The species–area relationship or species–area curve describes the relationship between the area of a habitat, or of part of a habitat, and the number of species found within that area. Larger areas tend to contain larger numbers of species, and empirically, the relative numbers seem to follow systematic mathematical relationships. The species–area relationship is usually constructed for a single type of organism, such as all vascular plants or all species of a specific trophic level within a particular site. It is rarely, if ever, constructed for all types of organisms if simply because of the prodigious data requirements. It is related but not identical to the species discovery curve.
Ecologists have proposed a wide range of factors determining the slope and elevation of the species–area relationship. These factors include the relative balance between immigration and extinction, rate and magnitude of disturbance on small vs. large areas, predator–prey dynamics, and clustering of individuals of the same species as a result of dispersal limitation or habitat heterogeneity. The species–area relationship has been reputed to follow from the 2nd law of thermodynamics. In contrast to these "mechanistic" explanations, others assert the need to test whether the pattern is simply the result of a random sampling process.
Authors have classified the species–area relationship according to the type of habitats being sampled and the census design used. Frank W. Preston, an early investigator of the theory of the species–area relationship, divided it into two types: samples (a census of a contiguous habitat that grows in census area, also called "mainland" species–area relationships), and isolates (a census of discontiguous habitats, such as islands, also called "island" species–area relationships). Michael Rosenzweig also notes that species–area relationships for very large areas—those collecting different biogeographic provinces or continents—behave differently from species–area relationships from islands or smaller contiguous areas. It has been presumed that "island"-like species–area relationships have higher slopes (in log–log space) than "mainland" relationships, but a 2006 metaanalysis of almost 700 species–area relationships found the former had lower slopes than the latter.
Regardless of census design and habitat type, species–area relationships are often fit with a simple function. Frank Preston advocated the power function based on his investigation of the lognormal species-abundance distribution. If is the number of species, is the habitat area, and is the slope of the species area relationship in log-log space, then the power function species–area relationship goes as:
Here is a constant which depends on the unit used for area measurement, and equals the number of species that would exist if the habitat area was confined to one square unit. The graph looks like a straight line on log–log axes, and can be linearized as:
In contrast, Henry Gleason championed the semilog model:
which looks like a straight line on semilog axes, where area is logged and the number of species is arithmetic. In either case, the species–area relationship is almost always decelerating (has a negative second derivative) when plotted arithmetically.

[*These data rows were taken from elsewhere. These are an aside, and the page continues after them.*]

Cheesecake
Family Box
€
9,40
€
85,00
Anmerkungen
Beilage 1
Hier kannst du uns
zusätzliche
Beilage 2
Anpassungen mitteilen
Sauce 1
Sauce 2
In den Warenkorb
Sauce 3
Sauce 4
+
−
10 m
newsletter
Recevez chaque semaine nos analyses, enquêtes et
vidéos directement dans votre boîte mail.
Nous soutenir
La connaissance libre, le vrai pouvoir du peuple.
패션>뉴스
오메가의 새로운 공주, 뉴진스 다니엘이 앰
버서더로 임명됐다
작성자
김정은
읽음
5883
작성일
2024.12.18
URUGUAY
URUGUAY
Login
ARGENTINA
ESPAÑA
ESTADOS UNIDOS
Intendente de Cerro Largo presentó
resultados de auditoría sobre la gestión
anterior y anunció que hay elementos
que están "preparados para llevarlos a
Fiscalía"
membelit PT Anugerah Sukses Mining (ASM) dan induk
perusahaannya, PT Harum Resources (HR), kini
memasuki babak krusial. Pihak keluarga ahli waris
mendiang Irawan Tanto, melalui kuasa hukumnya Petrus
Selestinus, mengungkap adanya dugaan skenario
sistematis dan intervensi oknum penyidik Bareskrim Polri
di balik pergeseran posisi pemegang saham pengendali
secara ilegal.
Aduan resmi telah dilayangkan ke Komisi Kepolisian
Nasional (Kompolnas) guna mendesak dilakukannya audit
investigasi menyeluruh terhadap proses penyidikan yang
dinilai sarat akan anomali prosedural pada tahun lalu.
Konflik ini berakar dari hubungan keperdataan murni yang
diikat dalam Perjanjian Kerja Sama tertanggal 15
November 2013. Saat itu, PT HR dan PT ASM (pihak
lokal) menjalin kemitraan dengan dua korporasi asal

Species–area relationships are often graphed for islands (or habitats that are otherwise isolated from one another, such as woodlots in an agricultural landscape) of different sizes. Although larger islands tend to have more species, it is possible that a smaller island will have more than a larger one. In contrast, species-area relationships for contiguous habitats will always rise as areas increases, provided that the sample plots are nested within one another.

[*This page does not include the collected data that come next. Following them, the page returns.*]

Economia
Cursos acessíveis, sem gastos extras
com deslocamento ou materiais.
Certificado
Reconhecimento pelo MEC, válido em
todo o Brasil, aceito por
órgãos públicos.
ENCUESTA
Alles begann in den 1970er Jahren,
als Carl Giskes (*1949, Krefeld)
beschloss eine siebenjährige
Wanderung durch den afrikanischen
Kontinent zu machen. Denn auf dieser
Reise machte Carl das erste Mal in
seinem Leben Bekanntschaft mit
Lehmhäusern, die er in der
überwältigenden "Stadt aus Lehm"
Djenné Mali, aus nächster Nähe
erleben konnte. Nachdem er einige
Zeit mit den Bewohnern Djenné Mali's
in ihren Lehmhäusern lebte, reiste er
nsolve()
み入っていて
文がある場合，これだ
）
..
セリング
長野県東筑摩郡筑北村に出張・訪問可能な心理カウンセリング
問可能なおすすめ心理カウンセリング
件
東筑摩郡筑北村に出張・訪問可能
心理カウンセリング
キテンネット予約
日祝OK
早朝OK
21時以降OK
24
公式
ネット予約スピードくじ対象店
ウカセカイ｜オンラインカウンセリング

The species–area relationship for mainland areas (contiguous habitats) will differ according to the census design used to construct it. A common method is to use quadrats of successively larger size, so that the area enclosed by each one includes the area enclosed by the smaller one (i.e. areas are nested).
In the first part of the 20th century, plant ecologists often used the species–area curve to estimate the minimum size of a quadrat necessary to adequately characterize a community. This is done by plotting the curve (usually on arithmetic axes, not log-log or semilog axes), and estimating the area after which using larger quadrats results in the addition of only a few more species. This is called the minimal area. A quadrat that encloses the minimal area is called a relevé, and using species–area curves in this way is called the relevé method. It was largely developed by the Swiss ecologist Josias Braun-Blanquet.
Estimation of the minimal area from the curve is necessarily subjective, so some authors prefer to define minimal area as the area enclosing at least 95 percent (or some other large proportion) of the total species found. The problem with this is that the species area curve does not usually approach an asymptote, so it is not obvious what should be taken as the total. In fact, the number of species always increases with area up to the point where the area of the entire world has been accumulated.
In 2017, it was proposed that, although broad-scale patterns of the distribution of biodiversity across the earth focused on a bi-dimensional space, the species-volume relationship (SVR) has rarely been considered. The environmental and evolutionary biologist Dr. Roberto Cazzolla Gatti and his colleagues of the Euro-Mediterranean Centre on Climate Change (CMCC) tested a global correlation between vascular plant species richness (S) and average forest canopy height (H), the latter regarded as a proxy of volume, using the NASA product of Global Forest Canopy Height map and the global map of plant species diversity. They found a significant correlation between H and S both at global and macro-climate scales, with strongest confidence in the tropics. Dr. Cazzolla Gatti and colleagues suggested that the volume of forest ecosystems should be considered in ecological studies as well as in planning and managing protected areas and natural sites.